* [What you are asked to do]:
Copy the data exactly. Images are to be left out.

* [Input data]:

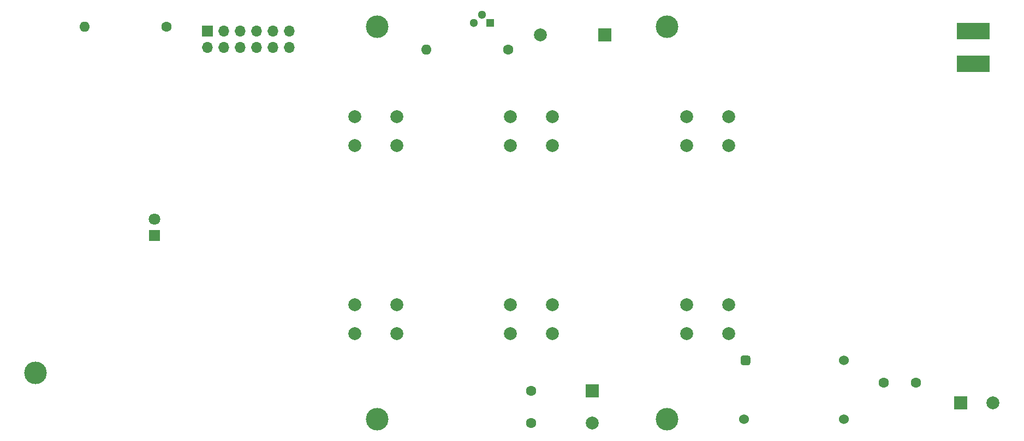
<source format=gts>
%TF.GenerationSoftware,KiCad,Pcbnew,(5.1.12)-1*%
%TF.CreationDate,2022-06-03T19:18:09+02:00*%
%TF.ProjectId,pypilot_keyboard,70797069-6c6f-4745-9f6b-6579626f6172,rev?*%
%TF.SameCoordinates,Original*%
%TF.FileFunction,Soldermask,Top*%
%TF.FilePolarity,Negative*%
%FSLAX46Y46*%
G04 Gerber Fmt 4.6, Leading zero omitted, Abs format (unit mm)*
G04 Created by KiCad (PCBNEW (5.1.12)-1) date 2022-06-03 19:18:09*
%MOMM*%
%LPD*%
G01*
G04 APERTURE LIST*
%ADD10R,2.540000X2.540000*%
%ADD11R,1.700000X1.700000*%
%ADD12O,1.700000X1.700000*%
%ADD13O,1.600000X1.600000*%
%ADD14C,1.600000*%
%ADD15C,2.000000*%
%ADD16R,2.000000X2.000000*%
%ADD17C,3.500000*%
%ADD18C,1.524000*%
%ADD19R,1.800000X1.800000*%
%ADD20C,1.800000*%
%ADD21C,1.300000*%
%ADD22R,1.300000X1.300000*%
G04 APERTURE END LIST*
D10*
%TO.C,J1*%
X210820000Y-46990000D03*
X213360000Y-46990000D03*
%TD*%
%TO.C,J2*%
X213360000Y-41910000D03*
X210820000Y-41910000D03*
%TD*%
D11*
%TO.C,J3*%
X93345000Y-41910000D03*
D12*
X93345000Y-44450000D03*
X95885000Y-41910000D03*
X95885000Y-44450000D03*
X98425000Y-41910000D03*
X98425000Y-44450000D03*
X100965000Y-41910000D03*
X100965000Y-44450000D03*
X103505000Y-41910000D03*
X103505000Y-44450000D03*
X106045000Y-41910000D03*
X106045000Y-44450000D03*
%TD*%
D13*
%TO.C,R2*%
X127254000Y-44805600D03*
D14*
X139954000Y-44805600D03*
%TD*%
D15*
%TO.C,C3*%
X215185000Y-99695000D03*
D16*
X210185000Y-99695000D03*
%TD*%
D17*
%TO.C,H2*%
X164592000Y-102235000D03*
%TD*%
%TO.C,H2*%
X66675000Y-94996000D03*
%TD*%
%TO.C,H2*%
X119634000Y-102235000D03*
%TD*%
%TO.C,H2*%
X164592000Y-41275000D03*
%TD*%
%TO.C,H1*%
X119634000Y-41275000D03*
%TD*%
%TO.C,A1*%
G36*
G01*
X176022000Y-93472000D02*
X176022000Y-92710000D01*
G75*
G02*
X176403000Y-92329000I381000J0D01*
G01*
X177165000Y-92329000D01*
G75*
G02*
X177546000Y-92710000I0J-381000D01*
G01*
X177546000Y-93472000D01*
G75*
G02*
X177165000Y-93853000I-381000J0D01*
G01*
X176403000Y-93853000D01*
G75*
G02*
X176022000Y-93472000I0J381000D01*
G01*
G37*
D18*
X192024000Y-93091000D03*
X176530000Y-102235000D03*
X192024000Y-102235000D03*
%TD*%
D15*
%TO.C,BZ1*%
X144940000Y-42545000D03*
D16*
X154940000Y-42545000D03*
%TD*%
D14*
%TO.C,C1*%
X143510000Y-102790000D03*
X143510000Y-97790000D03*
%TD*%
D15*
%TO.C,C2*%
X153035000Y-102790000D03*
D16*
X153035000Y-97790000D03*
%TD*%
D14*
%TO.C,C4*%
X203200000Y-96520000D03*
X198200000Y-96520000D03*
%TD*%
D19*
%TO.C,D1*%
X85090000Y-73660000D03*
D20*
X85090000Y-71120000D03*
%TD*%
D21*
%TO.C,Q1*%
X135890000Y-39370000D03*
X134620000Y-40640000D03*
D22*
X137160000Y-40640000D03*
%TD*%
D14*
%TO.C,R1*%
X86995000Y-41275000D03*
D13*
X74295000Y-41275000D03*
%TD*%
D15*
%TO.C,SW1*%
X167640000Y-59745000D03*
X167640000Y-55245000D03*
X174140000Y-59745000D03*
X174140000Y-55245000D03*
%TD*%
%TO.C,SW2*%
X174140000Y-84455000D03*
X174140000Y-88955000D03*
X167640000Y-84455000D03*
X167640000Y-88955000D03*
%TD*%
%TO.C,SW3*%
X140335000Y-88955000D03*
X140335000Y-84455000D03*
X146835000Y-88955000D03*
X146835000Y-84455000D03*
%TD*%
%TO.C,SW4*%
X122705000Y-84455000D03*
X122705000Y-88955000D03*
X116205000Y-84455000D03*
X116205000Y-88955000D03*
%TD*%
%TO.C,SW5*%
X116205000Y-59745000D03*
X116205000Y-55245000D03*
X122705000Y-59745000D03*
X122705000Y-55245000D03*
%TD*%
%TO.C,SW6*%
X146835000Y-55245000D03*
X146835000Y-59745000D03*
X140335000Y-55245000D03*
X140335000Y-59745000D03*
%TD*%
M02*

</source>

* [Solution to the problem]:
<source format=gts>
%TF.GenerationSoftware,KiCad,Pcbnew,(5.1.12)-1*%
%TF.CreationDate,2022-06-03T19:18:09+02:00*%
%TF.ProjectId,pypilot_keyboard,70797069-6c6f-4745-9f6b-6579626f6172,rev?*%
%TF.SameCoordinates,Original*%
%TF.FileFunction,Soldermask,Top*%
%TF.FilePolarity,Negative*%
%FSLAX46Y46*%
G04 Gerber Fmt 4.6, Leading zero omitted, Abs format (unit mm)*
G04 Created by KiCad (PCBNEW (5.1.12)-1) date 2022-06-03 19:18:09*
%MOMM*%
%LPD*%
G01*
G04 APERTURE LIST*
%ADD10R,2.540000X2.540000*%
%ADD11R,1.700000X1.700000*%
%ADD12O,1.700000X1.700000*%
%ADD13O,1.600000X1.600000*%
%ADD14C,1.600000*%
%ADD15C,2.000000*%
%ADD16R,2.000000X2.000000*%
%ADD17C,3.500000*%
%ADD18C,1.524000*%
%ADD19R,1.800000X1.800000*%
%ADD20C,1.800000*%
%ADD21C,1.300000*%
%ADD22R,1.300000X1.300000*%
G04 APERTURE END LIST*
D10*
%TO.C,J1*%
X210820000Y-46990000D03*
X213360000Y-46990000D03*
%TD*%
%TO.C,J2*%
X213360000Y-41910000D03*
X210820000Y-41910000D03*
%TD*%
D11*
%TO.C,J3*%
X93345000Y-41910000D03*
D12*
X93345000Y-44450000D03*
X95885000Y-41910000D03*
X95885000Y-44450000D03*
X98425000Y-41910000D03*
X98425000Y-44450000D03*
X100965000Y-41910000D03*
X100965000Y-44450000D03*
X103505000Y-41910000D03*
X103505000Y-44450000D03*
X106045000Y-41910000D03*
X106045000Y-44450000D03*
%TD*%
D13*
%TO.C,R2*%
X127254000Y-44805600D03*
D14*
X139954000Y-44805600D03*
%TD*%
D15*
%TO.C,C3*%
X215185000Y-99695000D03*
D16*
X210185000Y-99695000D03*
%TD*%
D17*
%TO.C,H2*%
X164592000Y-102235000D03*
%TD*%
%TO.C,H2*%
X66675000Y-94996000D03*
%TD*%
%TO.C,H2*%
X119634000Y-102235000D03*
%TD*%
%TO.C,H2*%
X164592000Y-41275000D03*
%TD*%
%TO.C,H1*%
X119634000Y-41275000D03*
%TD*%
%TO.C,A1*%
G36*
G01*
X176022000Y-93472000D02*
X176022000Y-92710000D01*
G75*
G02*
X176403000Y-92329000I381000J0D01*
G01*
X177165000Y-92329000D01*
G75*
G02*
X177546000Y-92710000I0J-381000D01*
G01*
X177546000Y-93472000D01*
G75*
G02*
X177165000Y-93853000I-381000J0D01*
G01*
X176403000Y-93853000D01*
G75*
G02*
X176022000Y-93472000I0J381000D01*
G01*
G37*
D18*
X192024000Y-93091000D03*
X176530000Y-102235000D03*
X192024000Y-102235000D03*
%TD*%
D15*
%TO.C,BZ1*%
X144940000Y-42545000D03*
D16*
X154940000Y-42545000D03*
%TD*%
D14*
%TO.C,C1*%
X143510000Y-102790000D03*
X143510000Y-97790000D03*
%TD*%
D15*
%TO.C,C2*%
X153035000Y-102790000D03*
D16*
X153035000Y-97790000D03*
%TD*%
D14*
%TO.C,C4*%
X203200000Y-96520000D03*
X198200000Y-96520000D03*
%TD*%
D19*
%TO.C,D1*%
X85090000Y-73660000D03*
D20*
X85090000Y-71120000D03*
%TD*%
D21*
%TO.C,Q1*%
X135890000Y-39370000D03*
X134620000Y-40640000D03*
D22*
X137160000Y-40640000D03*
%TD*%
D14*
%TO.C,R1*%
X86995000Y-41275000D03*
D13*
X74295000Y-41275000D03*
%TD*%
D15*
%TO.C,SW1*%
X167640000Y-59745000D03*
X167640000Y-55245000D03*
X174140000Y-59745000D03*
X174140000Y-55245000D03*
%TD*%
%TO.C,SW2*%
X174140000Y-84455000D03*
X174140000Y-88955000D03*
X167640000Y-84455000D03*
X167640000Y-88955000D03*
%TD*%
%TO.C,SW3*%
X140335000Y-88955000D03*
X140335000Y-84455000D03*
X146835000Y-88955000D03*
X146835000Y-84455000D03*
%TD*%
%TO.C,SW4*%
X122705000Y-84455000D03*
X122705000Y-88955000D03*
X116205000Y-84455000D03*
X116205000Y-88955000D03*
%TD*%
%TO.C,SW5*%
X116205000Y-59745000D03*
X116205000Y-55245000D03*
X122705000Y-59745000D03*
X122705000Y-55245000D03*
%TD*%
%TO.C,SW6*%
X146835000Y-55245000D03*
X146835000Y-59745000D03*
X140335000Y-55245000D03*
X140335000Y-59745000D03*
%TD*%
M02*

</source>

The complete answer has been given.